▶ **QUELLENAUSZUG**

•••••

Aha, eine Fläche die man auch berechnen kann.

Wenn man auf deine Folie von der Seite schaut, könnte man sagen das ist ein Rechteck.
Von diesem Rechteck weißt du eine Kantenlänge (die Dicke der Folie), und die Gesamtfläche (die Stirnfläche deines Wickels).
Daraus kann man jetzt die fehlende Seitenlänge des Rechteckes berechnen, und das ist die Länge der Folie.

Ist zwar nur eine Näherung, aber kommt dem Ergebnis sehr nahe. Ansonsten musst du dir die Formeln zur archimedischen Spirale hernehmen.


----------



## knarf (1 September 2010)

Hallo,
Der Ansatz mit der Archimedischen Spirale ist zwar schon nicht schlecht, aber über die Betrachtung der Kreisringfläche geht es schneller.

Die Kreisringfläche berechnet sich wie folgt:

A = Pi * (r1*r1 - R2*R2)

r1=Außenradius
R2=Innenradius vor dem Aufwickeln

Das Material was aufgwickelt wird hat eine bestimmte Länge und eine bestimmte Dicke. Länge * Dicke ergibt eine Fläche A. Diese Fläche ist nach dem Aufwickeln auf dem Kreisring vorhanden. Über die obige Gleichung der Kreisringfläche kannst Du Dir dann den Radius nach dem Aufwickeln berechnen.

Gruß Frank


----------



## Thomas_v2.1 (1 September 2010)

•••••

▶ **ARBEITSAUFTRÄGE**
1: Wofür steht R2 in der Formel zur Kreisringfläche im Forenauszug?
2: Gib den Abschnitt des Forenauszugs von „## knarf (1“ bis einschließlich „geht es schneller.“ wortgetreu aus.
Die Einträge spielen hierfür keine Rolle.

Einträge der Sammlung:
•••••

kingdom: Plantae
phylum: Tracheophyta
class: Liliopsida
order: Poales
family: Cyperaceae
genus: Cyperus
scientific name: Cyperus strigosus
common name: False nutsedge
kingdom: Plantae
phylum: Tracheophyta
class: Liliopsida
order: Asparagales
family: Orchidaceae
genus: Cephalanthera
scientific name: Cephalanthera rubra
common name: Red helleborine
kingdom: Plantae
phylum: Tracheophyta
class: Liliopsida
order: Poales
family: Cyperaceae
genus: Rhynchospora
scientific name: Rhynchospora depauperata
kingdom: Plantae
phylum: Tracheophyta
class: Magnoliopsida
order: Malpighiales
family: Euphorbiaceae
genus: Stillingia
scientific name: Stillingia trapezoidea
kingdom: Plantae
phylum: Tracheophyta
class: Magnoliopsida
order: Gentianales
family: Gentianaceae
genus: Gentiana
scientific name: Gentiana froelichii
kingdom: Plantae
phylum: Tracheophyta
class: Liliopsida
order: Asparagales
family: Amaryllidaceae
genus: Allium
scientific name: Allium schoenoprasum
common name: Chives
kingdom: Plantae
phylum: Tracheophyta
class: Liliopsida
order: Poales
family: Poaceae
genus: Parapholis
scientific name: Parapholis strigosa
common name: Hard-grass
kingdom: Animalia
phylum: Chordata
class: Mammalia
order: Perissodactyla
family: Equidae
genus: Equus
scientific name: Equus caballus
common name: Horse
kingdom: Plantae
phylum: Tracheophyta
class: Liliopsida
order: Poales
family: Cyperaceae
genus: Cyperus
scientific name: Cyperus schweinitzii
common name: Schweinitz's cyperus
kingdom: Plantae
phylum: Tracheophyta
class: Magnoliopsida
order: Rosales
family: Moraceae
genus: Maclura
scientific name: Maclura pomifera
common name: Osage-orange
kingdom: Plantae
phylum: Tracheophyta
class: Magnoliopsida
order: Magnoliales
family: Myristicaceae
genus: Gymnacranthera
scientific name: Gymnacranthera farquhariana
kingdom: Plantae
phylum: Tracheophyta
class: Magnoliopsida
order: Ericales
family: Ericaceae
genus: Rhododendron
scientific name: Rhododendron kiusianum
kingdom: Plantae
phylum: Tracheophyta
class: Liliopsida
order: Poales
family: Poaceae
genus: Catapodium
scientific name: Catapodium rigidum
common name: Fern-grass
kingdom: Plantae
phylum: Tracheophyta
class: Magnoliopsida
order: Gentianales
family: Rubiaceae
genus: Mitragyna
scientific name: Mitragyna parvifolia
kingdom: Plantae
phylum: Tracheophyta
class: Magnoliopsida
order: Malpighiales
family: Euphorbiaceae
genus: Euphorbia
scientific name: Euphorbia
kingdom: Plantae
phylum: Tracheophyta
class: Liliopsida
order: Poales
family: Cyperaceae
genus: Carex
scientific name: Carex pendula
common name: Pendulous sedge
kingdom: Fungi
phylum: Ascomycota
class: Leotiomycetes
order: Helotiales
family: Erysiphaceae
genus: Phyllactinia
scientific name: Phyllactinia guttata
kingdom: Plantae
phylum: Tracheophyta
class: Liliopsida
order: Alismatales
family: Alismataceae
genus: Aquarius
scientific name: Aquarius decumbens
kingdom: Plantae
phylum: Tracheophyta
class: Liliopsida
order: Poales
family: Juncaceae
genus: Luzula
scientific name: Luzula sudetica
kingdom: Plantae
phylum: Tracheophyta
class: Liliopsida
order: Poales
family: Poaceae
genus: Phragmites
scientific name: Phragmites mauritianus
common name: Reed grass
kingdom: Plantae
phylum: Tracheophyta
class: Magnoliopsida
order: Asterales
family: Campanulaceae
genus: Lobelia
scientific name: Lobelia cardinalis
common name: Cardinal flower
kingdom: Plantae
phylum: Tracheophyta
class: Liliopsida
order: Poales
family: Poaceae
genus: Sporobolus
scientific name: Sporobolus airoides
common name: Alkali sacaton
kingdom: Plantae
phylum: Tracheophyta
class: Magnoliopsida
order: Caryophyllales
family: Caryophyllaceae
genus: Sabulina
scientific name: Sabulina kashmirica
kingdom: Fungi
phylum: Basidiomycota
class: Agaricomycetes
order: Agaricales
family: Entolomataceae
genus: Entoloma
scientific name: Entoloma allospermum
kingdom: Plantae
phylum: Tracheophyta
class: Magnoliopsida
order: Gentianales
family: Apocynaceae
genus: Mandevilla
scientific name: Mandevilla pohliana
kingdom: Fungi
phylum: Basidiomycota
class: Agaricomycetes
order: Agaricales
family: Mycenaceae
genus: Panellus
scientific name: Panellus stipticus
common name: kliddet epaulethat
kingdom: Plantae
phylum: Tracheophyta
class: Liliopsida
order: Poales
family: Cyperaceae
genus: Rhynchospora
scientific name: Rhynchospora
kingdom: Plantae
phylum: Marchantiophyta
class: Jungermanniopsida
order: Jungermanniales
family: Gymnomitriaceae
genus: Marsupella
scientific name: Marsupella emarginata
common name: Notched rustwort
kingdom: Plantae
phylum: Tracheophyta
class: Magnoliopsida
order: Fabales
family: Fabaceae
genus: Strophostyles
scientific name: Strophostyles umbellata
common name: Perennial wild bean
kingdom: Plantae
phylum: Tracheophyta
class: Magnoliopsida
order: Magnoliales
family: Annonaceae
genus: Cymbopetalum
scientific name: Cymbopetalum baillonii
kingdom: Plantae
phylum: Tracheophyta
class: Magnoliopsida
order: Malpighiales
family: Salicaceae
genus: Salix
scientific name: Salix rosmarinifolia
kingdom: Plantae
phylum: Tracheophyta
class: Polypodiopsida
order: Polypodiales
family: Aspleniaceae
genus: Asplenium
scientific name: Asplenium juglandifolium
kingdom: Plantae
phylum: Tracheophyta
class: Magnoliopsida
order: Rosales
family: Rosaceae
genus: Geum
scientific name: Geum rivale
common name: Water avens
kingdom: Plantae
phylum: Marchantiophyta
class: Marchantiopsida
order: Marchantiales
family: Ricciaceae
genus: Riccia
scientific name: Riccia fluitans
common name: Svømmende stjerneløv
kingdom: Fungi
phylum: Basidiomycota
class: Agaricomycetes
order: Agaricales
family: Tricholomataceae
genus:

•••••

▶ **ENDGÜLTIGE ANTWORTEN**
1: Für den Innenradius vor dem Aufwickeln.

2:
## knarf (1 September 2010)

Hallo,
Der Ansatz mit der Archimedischen Spirale ist zwar schon nicht schlecht, aber über die Betrachtung der Kreisringfläche geht es schneller.